*The problem*:
List each line of the records below that contains the string "True", copying every such line in full.

++++++++++

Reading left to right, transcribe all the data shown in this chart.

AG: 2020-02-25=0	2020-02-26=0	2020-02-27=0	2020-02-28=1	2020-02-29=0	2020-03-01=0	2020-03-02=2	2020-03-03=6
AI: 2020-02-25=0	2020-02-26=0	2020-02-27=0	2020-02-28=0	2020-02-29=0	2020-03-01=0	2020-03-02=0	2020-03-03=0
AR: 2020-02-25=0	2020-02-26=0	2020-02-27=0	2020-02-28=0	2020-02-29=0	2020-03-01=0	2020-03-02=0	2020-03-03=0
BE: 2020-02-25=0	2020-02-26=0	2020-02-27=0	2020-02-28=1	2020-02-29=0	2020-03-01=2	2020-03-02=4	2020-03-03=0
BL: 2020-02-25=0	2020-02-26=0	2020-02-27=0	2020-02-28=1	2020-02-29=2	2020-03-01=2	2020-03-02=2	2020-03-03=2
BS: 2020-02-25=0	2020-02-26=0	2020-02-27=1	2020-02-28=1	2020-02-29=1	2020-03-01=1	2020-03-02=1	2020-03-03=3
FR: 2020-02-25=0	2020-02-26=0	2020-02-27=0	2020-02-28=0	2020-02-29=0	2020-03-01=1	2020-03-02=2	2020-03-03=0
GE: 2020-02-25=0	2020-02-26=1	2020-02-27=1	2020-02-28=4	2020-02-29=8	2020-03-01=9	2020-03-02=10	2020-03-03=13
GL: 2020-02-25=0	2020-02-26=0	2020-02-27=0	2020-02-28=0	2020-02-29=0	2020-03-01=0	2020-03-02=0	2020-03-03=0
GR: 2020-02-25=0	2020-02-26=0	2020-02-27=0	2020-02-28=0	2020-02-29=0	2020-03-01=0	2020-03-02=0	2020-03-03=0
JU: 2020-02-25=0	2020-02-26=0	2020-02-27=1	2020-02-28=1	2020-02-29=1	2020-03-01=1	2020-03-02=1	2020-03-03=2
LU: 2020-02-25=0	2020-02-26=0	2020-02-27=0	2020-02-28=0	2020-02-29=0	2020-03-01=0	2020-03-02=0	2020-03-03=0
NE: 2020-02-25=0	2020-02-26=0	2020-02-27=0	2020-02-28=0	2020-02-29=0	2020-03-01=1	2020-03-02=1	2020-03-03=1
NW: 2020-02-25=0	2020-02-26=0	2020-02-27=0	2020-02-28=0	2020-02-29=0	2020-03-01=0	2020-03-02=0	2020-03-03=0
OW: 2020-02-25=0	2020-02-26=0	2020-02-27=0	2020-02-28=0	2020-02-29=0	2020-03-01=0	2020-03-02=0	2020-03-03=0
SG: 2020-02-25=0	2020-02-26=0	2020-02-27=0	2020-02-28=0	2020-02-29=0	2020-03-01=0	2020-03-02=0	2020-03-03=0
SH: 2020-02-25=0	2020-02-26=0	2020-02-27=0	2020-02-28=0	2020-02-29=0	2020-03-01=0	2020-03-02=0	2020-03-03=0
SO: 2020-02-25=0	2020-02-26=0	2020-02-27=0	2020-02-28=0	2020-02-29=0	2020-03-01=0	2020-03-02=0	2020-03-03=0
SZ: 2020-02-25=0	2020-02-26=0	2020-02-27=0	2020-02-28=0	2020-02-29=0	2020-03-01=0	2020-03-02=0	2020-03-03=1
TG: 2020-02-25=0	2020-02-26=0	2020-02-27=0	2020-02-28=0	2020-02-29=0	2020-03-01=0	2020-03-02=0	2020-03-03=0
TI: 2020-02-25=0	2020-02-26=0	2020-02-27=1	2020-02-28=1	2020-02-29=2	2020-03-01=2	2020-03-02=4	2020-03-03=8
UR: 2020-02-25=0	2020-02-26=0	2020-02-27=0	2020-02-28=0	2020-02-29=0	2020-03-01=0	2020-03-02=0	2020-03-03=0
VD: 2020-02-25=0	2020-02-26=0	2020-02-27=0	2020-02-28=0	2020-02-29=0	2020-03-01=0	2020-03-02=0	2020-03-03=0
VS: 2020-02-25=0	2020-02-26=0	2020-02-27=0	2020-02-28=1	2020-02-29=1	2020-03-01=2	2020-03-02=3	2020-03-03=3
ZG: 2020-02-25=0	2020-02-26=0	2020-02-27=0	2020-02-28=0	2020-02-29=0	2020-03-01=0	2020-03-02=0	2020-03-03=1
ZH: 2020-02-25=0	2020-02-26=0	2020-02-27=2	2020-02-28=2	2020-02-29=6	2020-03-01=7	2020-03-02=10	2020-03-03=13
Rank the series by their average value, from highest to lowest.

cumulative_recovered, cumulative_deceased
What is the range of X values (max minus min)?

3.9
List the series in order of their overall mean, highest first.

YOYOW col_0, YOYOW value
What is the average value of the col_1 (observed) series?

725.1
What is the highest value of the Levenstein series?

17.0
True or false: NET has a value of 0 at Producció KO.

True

++++++++++

*Response*:
True or false: NET has a value of 0 at Producció KO.
True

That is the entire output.